Some troubling, lingering questions are casting a cloud over Larry Ellison & Co.'s current party.

Right before the big holiday break in mid-December, Oracle executives somewhat quietly delivered the vendor's second quarter (FY 2010) results.

Christmas came a bit early for Oracle: Revenue increased 4 percent and net income leapt 12 percent, when compared to the same period last year.

Even new software-license revenues, which during Q1 2010 declined a whopping 17 percent, grew a surprising 2 percent in this second quarter. CEO Larry Ellison and his lieutenants offered up rosy snapshots of growth and stability amid loads of cash ($8.4 billion in free cash flow generated during previous 12 months) and a positive outlook to the end of the Sun Microsystems acquisition saga.


Those highlights certainly would be just cause for a raucous celebration around Larry's Lagoon.
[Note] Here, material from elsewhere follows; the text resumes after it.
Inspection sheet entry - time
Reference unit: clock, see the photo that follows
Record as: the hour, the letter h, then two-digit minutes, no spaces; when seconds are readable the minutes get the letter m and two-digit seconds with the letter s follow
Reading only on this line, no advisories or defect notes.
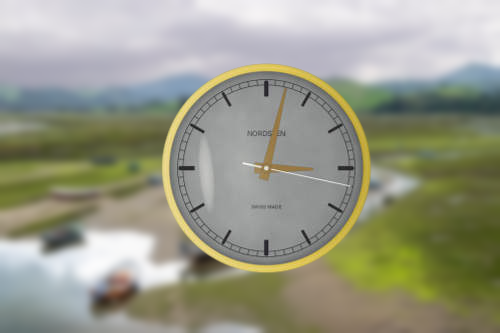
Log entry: 3h02m17s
But Oracle execs must address several lingering questions and disconcerting, systemic issues now—or there could be a lot less celebrating going on in the vicinity of Redwood Shores, Calif.

Maintenance Margin Madness?

The Q2 results are real ($5.9 billion in total revenues), but are they spectacular? Not really. Peel back a layer, and something starts to stink a bit: Those maintenance and support fees that customers pony up tallied an astounding $3.2 billion in revenues last quarter, against just $264 million in related expenses. The profit margin, for those scoring at home, is 92 percent.

That, obviously, is not the problem.

The problem, as detailed by Informationweek's Bob Evans, is that after accounting for Oracle's operating expenses, the maintenance business achieved $3 billion in profitability while the rest of the company's operations lost $800 million.

In this quarter, then, the cash cow that is software maintenance has never been more obvious. But what if many of customers start declining their Oracle renewals and take their business elsewhere?

Contented or Locked-In Customers?

The maintenance quandary leads to the next vital question: Whether customers are contented cows, satisfied with the proverbial Oracle teat, or just locked-in heifers that are too lazy and well-fenced-in to amble down to another farmer's grounds?

Oracle executives, in delivering the second-quarter results, staunchly contend it's the former, claiming that its enterprise software and database customers have been renewing at record rates, though they didn't provide any supporting data.

But locked-in can only work as a business model for so long, especially as the depth and breadth of new enterprise software options (ERP, CRM, BI and supply chain apps) expand even more in 2010 and beyond.

Why Isn't Oracle's Stock Flying High?

I'm certainly no Wall Street expert and do not understand the intricacies of how financial analysts value Oracle's share price. (For the record: I've tried in the past, but no financial analyst has ever agreed to speak with me on how they assign "Buys" or "Sells" to Oracle and other high-tech vendors.)

But since the dotcom implosion, the ORCL share price has hovered in the teens and twenties, which always struck me as oddly and even embarrassingly low.